_Problem to solve_
Gather and copy every line in the listing below that contains the string "elev". Case counts when matching.

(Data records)
——

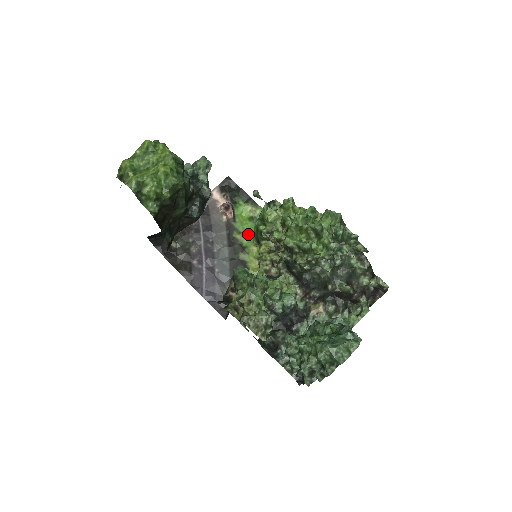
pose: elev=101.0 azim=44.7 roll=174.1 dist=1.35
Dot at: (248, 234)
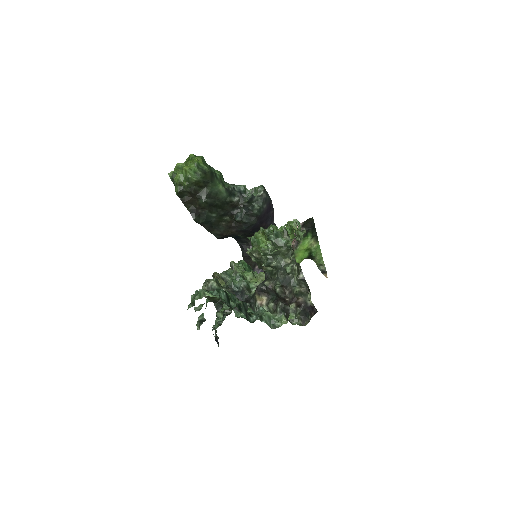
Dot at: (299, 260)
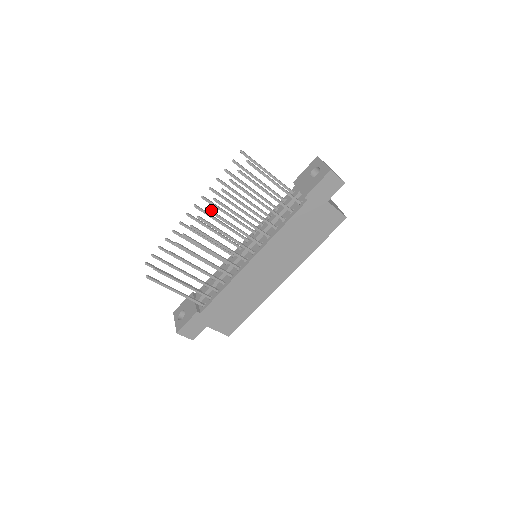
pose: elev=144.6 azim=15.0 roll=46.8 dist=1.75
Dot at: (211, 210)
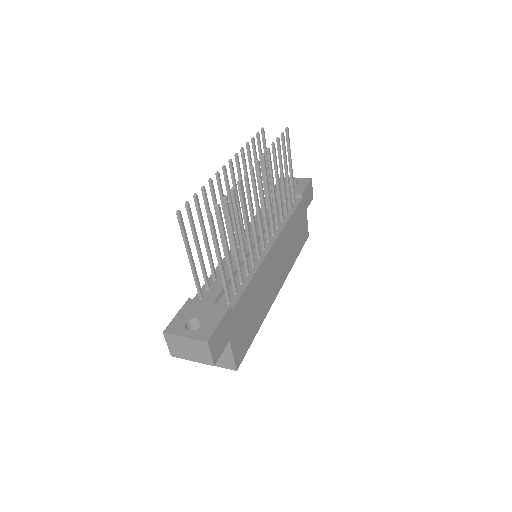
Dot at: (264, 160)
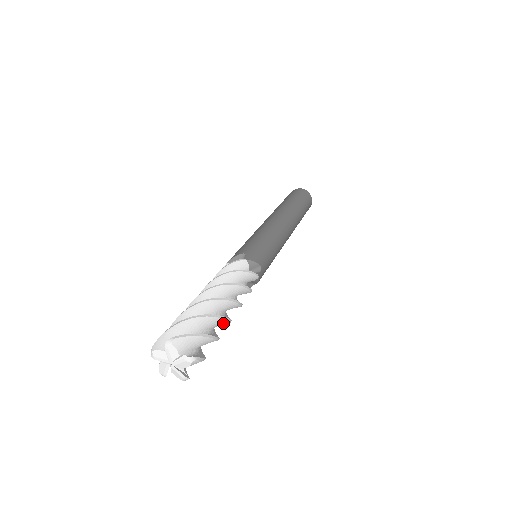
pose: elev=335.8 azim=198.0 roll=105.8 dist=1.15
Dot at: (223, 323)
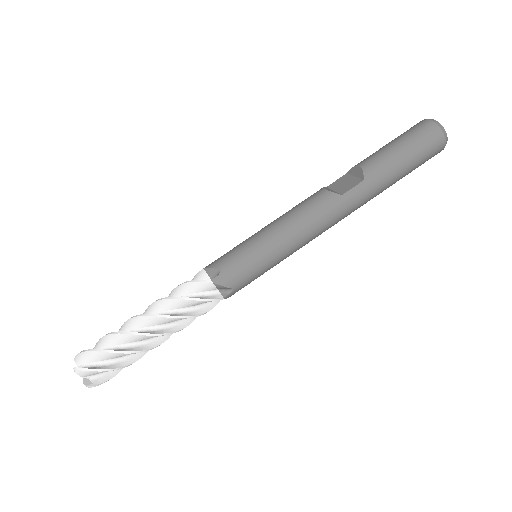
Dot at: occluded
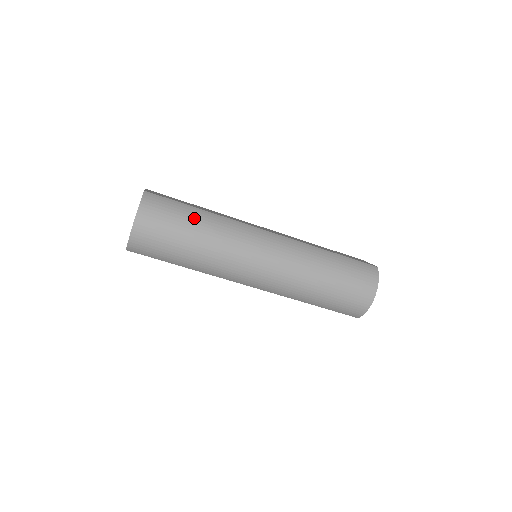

——

_Response to the task_
pose: elev=101.0 azim=44.7 roll=174.1 dist=1.35
pose: elev=144.6 azim=15.0 roll=46.8 dist=1.75
pose: elev=335.8 azim=198.0 roll=105.8 dist=1.15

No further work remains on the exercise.